Mrs Ncube said the church treats maternity death just like any other death and when time has come for one to die it does not consider that one is delivering a life.

"We do everything by our own standards that we were taught in church. There is no need to inform authorities, we follow our traditions. Some have said I must stop this because it is dangerous but I cannot stop it because it is a calling," she said.

Village head Bunyonyo said: "They do everything by themselves and they never bother to inform us as local leadership. Just a handful of community members attended the recent burial because they never seem to engage the public. The wife who lost a child now is the one also who lost a baby in September last year. She is now childless."



Village head Bunyonyo She said the Apostolic sect members prepared the grave and did everything ignoring her position which is not the norm with other funerals in her community. The leaders said the church does not also accept contributions like money or food during their funerals.

"Their beliefs are very strange and it is difficult for us to understand them.
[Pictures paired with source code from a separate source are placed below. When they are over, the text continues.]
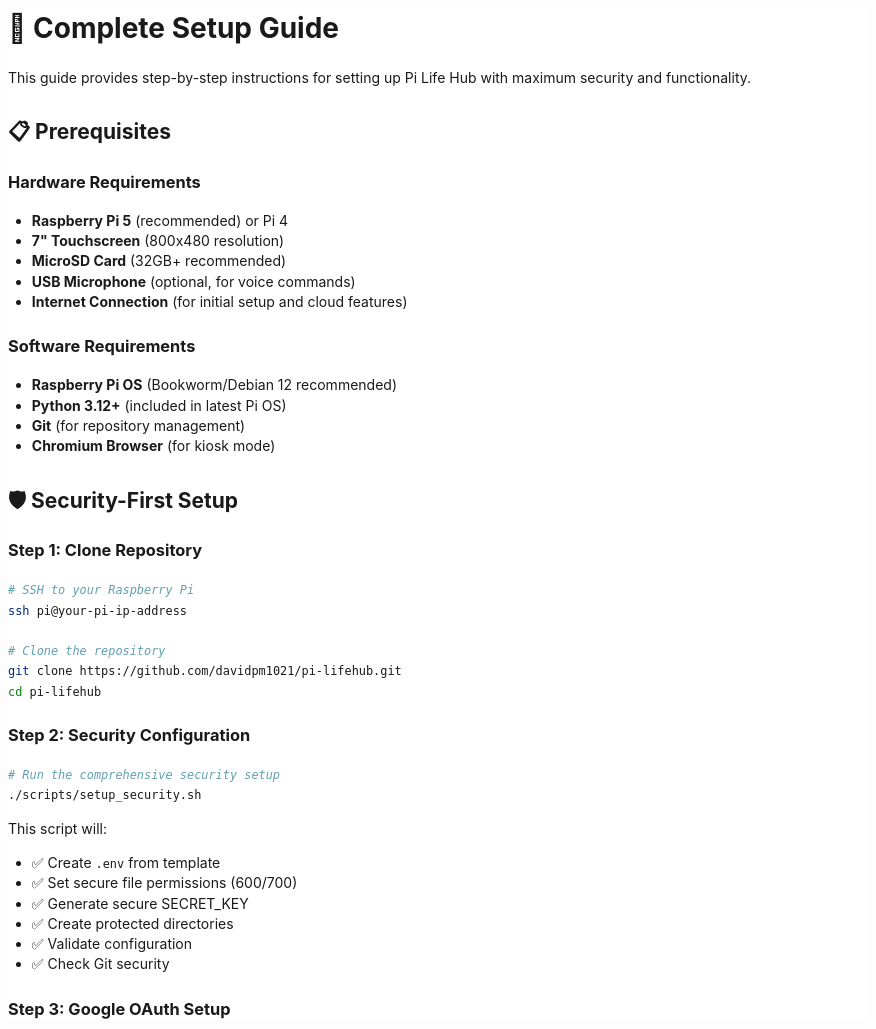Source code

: # 🚀 Complete Setup Guide

This guide provides step-by-step instructions for setting up Pi Life Hub with maximum security and functionality.

## 📋 Prerequisites

### Hardware Requirements
- **Raspberry Pi 5** (recommended) or Pi 4
- **7" Touchscreen** (800x480 resolution)
- **MicroSD Card** (32GB+ recommended)
- **USB Microphone** (optional, for voice commands)
- **Internet Connection** (for initial setup and cloud features)

### Software Requirements
- **Raspberry Pi OS** (Bookworm/Debian 12 recommended)
- **Python 3.12+** (included in latest Pi OS)
- **Git** (for repository management)
- **Chromium Browser** (for kiosk mode)

## 🛡️ Security-First Setup

### Step 1: Clone Repository

```bash
# SSH to your Raspberry Pi
ssh pi@your-pi-ip-address

# Clone the repository
git clone https://github.com/davidpm1021/pi-lifehub.git
cd pi-lifehub
```

### Step 2: Security Configuration

```bash
# Run the comprehensive security setup
./scripts/setup_security.sh
```

This script will:
- ✅ Create `.env` from template
- ✅ Set secure file permissions (600/700)
- ✅ Generate secure SECRET_KEY
- ✅ Create protected directories
- ✅ Validate configuration
- ✅ Check Git security

### Step 3: Google OAuth Setup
Our wish is for them to take their children to hospital and that their wives deliver at hospital, then once the children reach 18 years they could choose which way they want to go in terms of their religious beliefs," she said.

The village head said the community fears that the members could be having transmittable diseases which they may pass to their children.

"They send their children to school. What if they have diseases that can be transmitted to other pupils and teachers? The whole community will be affected. Authorities must take action before it is too late," she said.

The village head said the church has other branches in Ngwana and Bhagane villages and Plumtree town in the same district which suggests that the problem could be widespread. The village health worker for Gwambe Two, Mrs Meeting Tjangule said she has compiled several reports to her superiors about the situation.

"They only allow us to register their children when born and have managed to get them birth certificates. There are seven children under five years old left but three of the women are pregnant," said Mrs Tjangule.

Mrs Meeting Tjangule She said the husbands are based in South Africa where they could be having other wives as well since their church allows them to do so. Mrs Tjangule said another child died a few years back but the community started raising alarm following the recent successive deaths.

Said Chief Kandana: "I am the one who ordered that police be brought in because we cannot have such a situation in a community at a time of so many diseases like Covid-19 and others. As leadership we always encourage people to go to hospital when they are not well. We might be forced to ban the church if it does not take into consideration the health of the community. The members will be free to move to an area which will tolerate this. People have rights but if those rights expose the majority to risk surely, we cannot be blamed for taking action."

President of the Apostolic Christian Council of Zimbabwe Dr Johannes Ndanga agreed in the past with the leadership of the Johane Marange Church on hospitalisation but recent fights in the organisation affected the agreement.

"That culture has resulted in many graves in one home as these people are also into polygamy and have many children. But God is the one who gave the wisdom to our doctors to come up with immunisation and medication which has saved many lives.

"There is need for transformation since we have so many communicable diseases which can result in one person killing many people. The church leadership must think about this so that they consider the times we are living in. This is not the time to live in isolation," said Dr Ndanga.

He said police should arrest such people because they are a danger not only to themselves but to society. Zimbabwe Human Rights Commission chairperson Dr Elasto Mugwadi said the issue was a serious violation of the children's fundamental rights to access to health and to life. He said his organisation would send staff to educate the family and the whole community about human rights.

Matabeleland South police spokesperson Inspector Loveness Mangena confirmed that police were called in and took the body to Plumtree hospital for post-mortem. She said police can only intervene if post-mortem results establish a criminal offence.